Une question sous-tend toute l’œuvre de Hong Sang Soo : l’amour existe-t-il ? Si la réponse n’est pas clairement énoncée, elle est négative. Ses personnages ne croient pas à l’amour. Ils connaissent le désir ; ils peuvent tout au plus jouer l’amour.
C’est encore le cas dans Right Now, Wrong Then, le dernier film du réalisateur tourné l’hiver dans une petite ville où la neige finira par tomber, dernière image silencieuse et poétique comme Hong Sang Soo en a le secret.
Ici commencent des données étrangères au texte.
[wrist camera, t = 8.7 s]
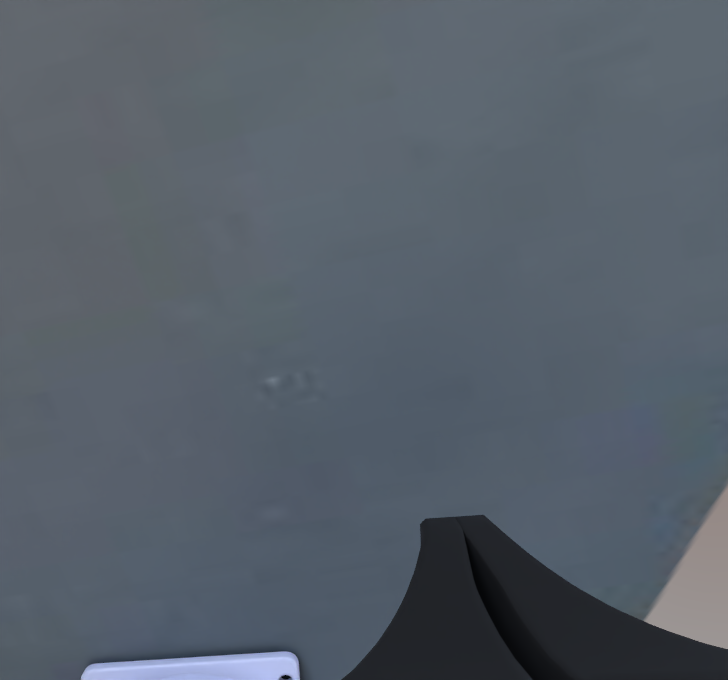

Avant, il y aura eu comme de juste beaucoup de beuveries et des propos embrumés par l’alcool, deux personnages principaux plus typés peut-être qu’à l’ordinaire : l’homme défiguré par une coiffure horrible et plus nigaud que jamais (pendant la plus grande partie du film) ; la jeune fille sublime (pour qui apprécie les beautés asiatiques) : le cou très long, le teint de lait, le visage régulier, le nez petit et fin, les sourcils arqués. Les deux très bons comédiens, au demeurant, elle surtout qui est contrainte d’exprimer des sentiments plus variés que son partenaire. La photo est, comme à l’ordinaire, parfaite avec de délicates touches de couleur qui rompent à peine l’atmosphère hivernale. Une scène saisissante, celle où les deux protagonistes se retrouvent à manger (et à boire, bien sûr) chez des amis. Elle est assise au fond, face à nous, donc, les quatre autres de part et d’autre. On la voit se décomposer pendant qu’une de ses amies démonte le personnage du cinéaste, un faiseur sans grandes idées, très loin de l’impression que peuvent donner ses films. La caméra qui présentait jusque là le repas en plan fixe focalise brièvement sur le visage de la jeune fille : son silence exprime plus éloquemment que des mots la désillusion qu’elle ressent à ce moment-là.
Particularité du scénario : la même histoire est racontée deux fois. La première se termine sur un échec total ; la seconde est plus optimiste : quelque chose s’est passée qui ressemble à de l’amour.
Programmation de Tropiques-Atrium à Madiana les 22 et 27 avril 2016.